L’associazione ha inviato una nuova missiva al presidente della Regione Campania chiedendo un intervento sulla dirigenza dell’ASL per avviare controlli sistematici sul territorio
L’associazione Amici a 4 Zampe Agropoli, da poco costituita ma già impegnata attivamente nella tutela degli animali sul territorio, torna a chiedere interventi concreti contro il fenomeno del randagismo. Dopo aver protocollato nelle scorse settimane una richiesta indirizzata al Comune di Agropoli e al Servizio Veterinario dell’ASL, le volontarie annunciano che continueranno a sollecitare le istituzioni fino a quando non verrà avviato un piano ritenuto realmente efficace.
La richiesta alla Regione Campania
Con una nuova lettera indirizzata al presidente della Regione Campania, Roberto Fico, l’associazione spiega di aver già trasmesso una precedente PEC con la proposta di effettuare controlli sul territorio comunale di Agropoli.
Secondo quanto riferito dalle rappresentanti dell’associazione, la richiesta non avrebbe ottenuto il via libera della dirigenza dell’ASL competente. Da qui la decisione di chiedere un intervento della Regione affinché possano essere autorizzati controlli più capillari e un’attività di censimento della popolazione canina.
“La sola microchippatura non basta”
Nel documento, Amici a 4 Zampe sostiene che il contrasto al randagismo non possa limitarsi all’organizzazione di giornate gratuite dedicate alla microchippatura.
Secondo l’associazione, iniziative di questo tipo coinvolgerebbero soprattutto i proprietari già rispettosi delle norme, mentre resterebbero esclusi quei contesti dove il fenomeno dell’abbandono e delle cucciolate incontrollate continua ad alimentare il randagismo.
Le volontarie evidenziano inoltre la necessità di controlli nelle aree periferiche e nelle aziende agricole, dove – a loro avviso – sarebbe maggiore il rischio di detenzione irregolare di animali e di nascite non registrate.
Il sostegno del Comune
Nella nota diffusa pubblicamente, l’associazione sottolinea di aver ricevuto disponibilità e collaborazione da parte dell’Amministrazione comunale di Agropoli rispetto al progetto proposto.
Diversa, invece, la posizione attribuita alla dirigenza dell’ASL, che avrebbe ritenuto sufficienti le campagne di microchippatura gratuita per affrontare il problema.
“Continueremo a scrivere ogni settimana”
Le rappresentanti dell’associazione annunciano che la loro azione non si fermerà.
“Continueremo a scrivere ogni settimana”, spiegano, ribadendo la volontà di ottenere un confronto istituzionale che consenta di mettere in campo un piano operativo basato su controlli sul territorio, censimenti e monitoraggi costanti, nella convinzione che solo un’azione coordinata possa ridurre nel tempo il fenomeno del randagismo.

------------------------------------------------------------

Come si legge il tratto dell'articolo sul randagismo da "Le volontarie evidenziano" fino a "nascite non registrate." se si sostituisce "aree periferiche" con "zone periferiche"? Riportalo per intero con la modifica. Le voci sono materiale a sé, separato dall'articolo sul randagismo.

------------------------------------------------------------

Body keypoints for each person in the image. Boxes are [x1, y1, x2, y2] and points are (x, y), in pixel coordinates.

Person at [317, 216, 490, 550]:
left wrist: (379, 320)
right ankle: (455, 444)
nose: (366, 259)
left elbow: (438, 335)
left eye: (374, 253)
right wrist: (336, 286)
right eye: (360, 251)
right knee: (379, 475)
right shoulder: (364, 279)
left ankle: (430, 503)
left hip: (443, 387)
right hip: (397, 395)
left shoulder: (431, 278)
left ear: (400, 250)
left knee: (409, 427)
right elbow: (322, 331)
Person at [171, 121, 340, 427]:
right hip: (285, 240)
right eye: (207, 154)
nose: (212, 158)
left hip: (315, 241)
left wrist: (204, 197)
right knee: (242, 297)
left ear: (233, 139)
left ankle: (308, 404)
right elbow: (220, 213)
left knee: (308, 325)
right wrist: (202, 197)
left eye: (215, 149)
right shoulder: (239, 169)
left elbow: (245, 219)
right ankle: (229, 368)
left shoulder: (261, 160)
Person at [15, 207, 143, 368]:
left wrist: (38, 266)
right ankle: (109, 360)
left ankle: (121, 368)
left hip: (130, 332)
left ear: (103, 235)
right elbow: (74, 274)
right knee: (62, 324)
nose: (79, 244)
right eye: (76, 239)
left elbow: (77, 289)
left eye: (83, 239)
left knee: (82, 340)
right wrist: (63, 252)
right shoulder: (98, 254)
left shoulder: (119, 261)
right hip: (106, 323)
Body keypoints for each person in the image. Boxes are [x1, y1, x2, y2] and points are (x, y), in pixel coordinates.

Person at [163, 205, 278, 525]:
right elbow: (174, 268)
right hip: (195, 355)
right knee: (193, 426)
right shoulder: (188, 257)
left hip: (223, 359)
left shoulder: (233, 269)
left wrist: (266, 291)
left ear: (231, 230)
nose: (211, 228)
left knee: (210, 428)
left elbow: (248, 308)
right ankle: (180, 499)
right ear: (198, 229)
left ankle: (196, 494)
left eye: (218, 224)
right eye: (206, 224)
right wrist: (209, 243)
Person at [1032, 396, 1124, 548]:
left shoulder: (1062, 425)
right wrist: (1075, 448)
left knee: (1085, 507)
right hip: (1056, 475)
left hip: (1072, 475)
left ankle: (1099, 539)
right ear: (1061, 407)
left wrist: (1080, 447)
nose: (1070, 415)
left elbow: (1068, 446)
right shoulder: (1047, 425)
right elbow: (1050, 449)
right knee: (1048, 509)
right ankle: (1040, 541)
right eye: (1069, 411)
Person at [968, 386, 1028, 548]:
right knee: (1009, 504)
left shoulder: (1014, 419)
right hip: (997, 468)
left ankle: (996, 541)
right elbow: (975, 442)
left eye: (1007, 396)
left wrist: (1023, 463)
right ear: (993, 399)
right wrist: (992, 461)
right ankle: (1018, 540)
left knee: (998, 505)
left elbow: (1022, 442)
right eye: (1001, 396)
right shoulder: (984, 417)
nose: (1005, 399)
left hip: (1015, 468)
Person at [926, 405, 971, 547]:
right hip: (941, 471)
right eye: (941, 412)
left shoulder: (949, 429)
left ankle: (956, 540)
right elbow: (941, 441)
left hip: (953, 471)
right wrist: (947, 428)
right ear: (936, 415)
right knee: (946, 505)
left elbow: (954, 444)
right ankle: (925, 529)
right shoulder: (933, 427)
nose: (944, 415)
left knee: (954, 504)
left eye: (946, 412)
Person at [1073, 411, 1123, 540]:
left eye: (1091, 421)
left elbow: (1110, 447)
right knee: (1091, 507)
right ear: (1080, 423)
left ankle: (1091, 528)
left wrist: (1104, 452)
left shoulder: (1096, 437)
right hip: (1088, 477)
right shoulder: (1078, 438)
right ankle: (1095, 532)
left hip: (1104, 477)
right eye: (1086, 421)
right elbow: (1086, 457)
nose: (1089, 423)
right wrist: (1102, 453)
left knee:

------------------------------------------------------------

RISULTATO |
Le volontarie evidenziano inoltre la necessità di controlli nelle zone periferiche e nelle aziende agricole, dove – a loro avviso – sarebbe maggiore il rischio di detenzione irregolare di animali e di nascite non registrate.